**Required action:**
Go line by line through the entries below and count those containing the string "Debug"; give only the count.

Stored entries:
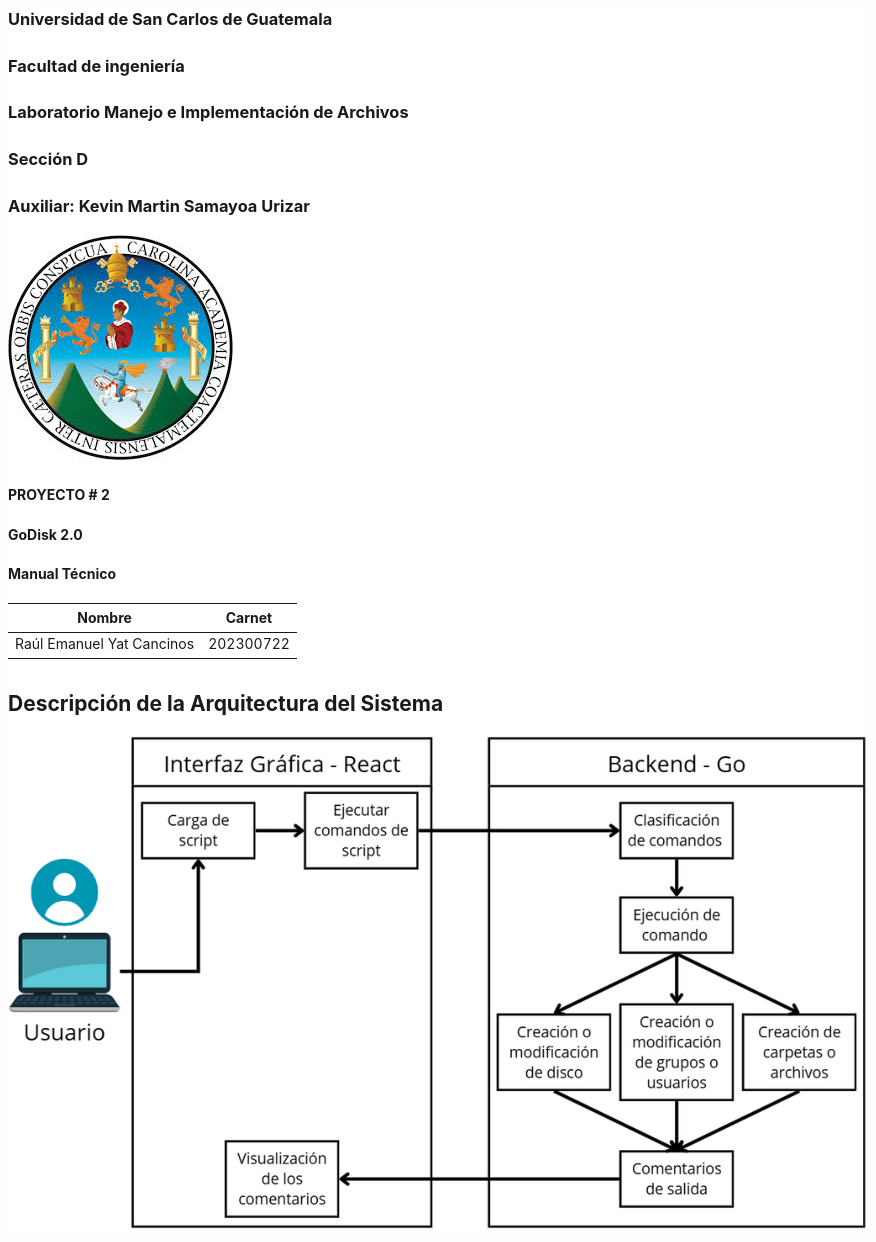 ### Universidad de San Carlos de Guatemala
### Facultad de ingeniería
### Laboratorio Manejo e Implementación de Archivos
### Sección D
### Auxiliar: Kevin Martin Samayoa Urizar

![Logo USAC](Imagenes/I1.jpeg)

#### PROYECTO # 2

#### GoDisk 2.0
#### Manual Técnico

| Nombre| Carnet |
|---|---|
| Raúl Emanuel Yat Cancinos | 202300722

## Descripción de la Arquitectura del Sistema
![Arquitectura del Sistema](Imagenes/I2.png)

==

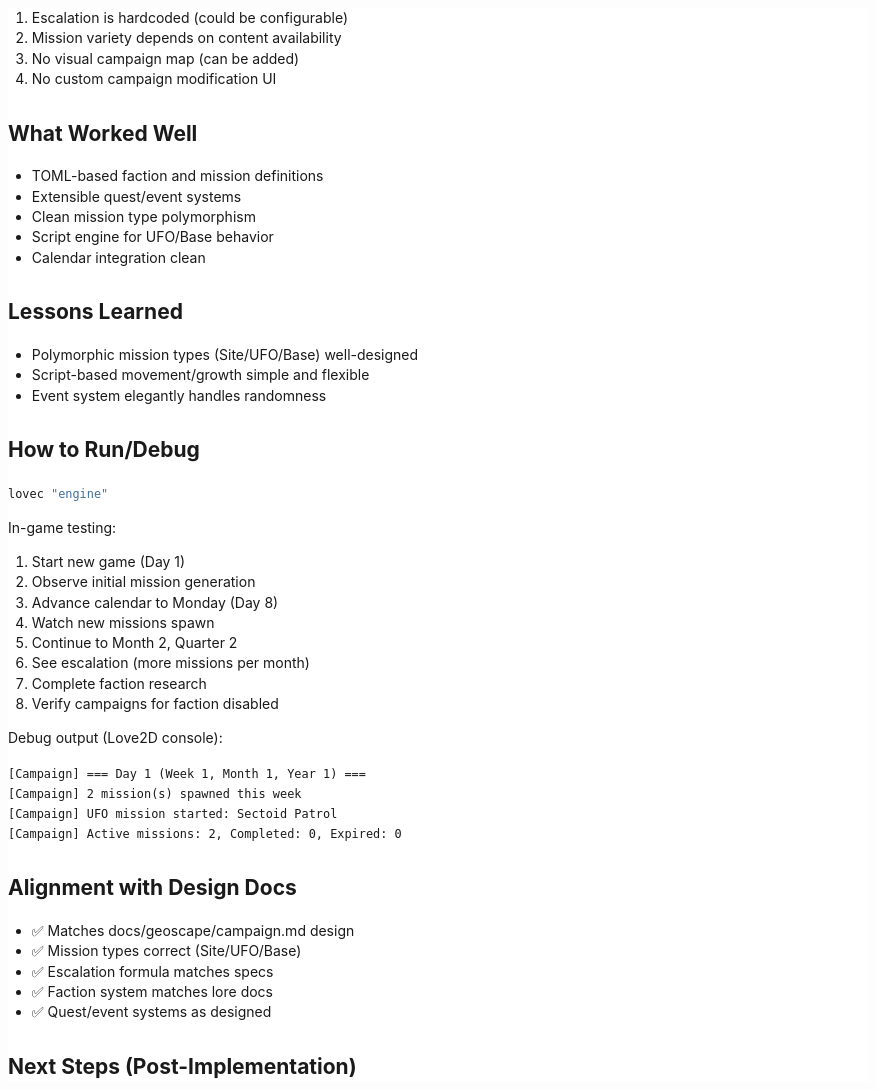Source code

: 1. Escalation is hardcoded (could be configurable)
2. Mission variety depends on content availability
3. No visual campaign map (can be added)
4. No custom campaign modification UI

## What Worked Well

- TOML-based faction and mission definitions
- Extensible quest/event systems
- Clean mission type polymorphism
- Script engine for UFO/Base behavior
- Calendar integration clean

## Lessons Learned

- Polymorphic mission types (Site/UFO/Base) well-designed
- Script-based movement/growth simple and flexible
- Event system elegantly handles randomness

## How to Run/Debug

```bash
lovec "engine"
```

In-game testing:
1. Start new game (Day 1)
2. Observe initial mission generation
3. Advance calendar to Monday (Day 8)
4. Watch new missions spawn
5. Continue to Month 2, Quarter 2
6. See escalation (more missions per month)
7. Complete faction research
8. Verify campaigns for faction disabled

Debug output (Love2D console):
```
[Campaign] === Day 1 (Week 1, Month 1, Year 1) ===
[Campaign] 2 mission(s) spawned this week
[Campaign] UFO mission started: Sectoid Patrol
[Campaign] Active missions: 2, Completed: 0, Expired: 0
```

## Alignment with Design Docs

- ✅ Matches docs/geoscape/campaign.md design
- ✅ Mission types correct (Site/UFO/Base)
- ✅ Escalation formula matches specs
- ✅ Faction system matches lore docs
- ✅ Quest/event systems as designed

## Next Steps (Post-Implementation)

**Output:**
2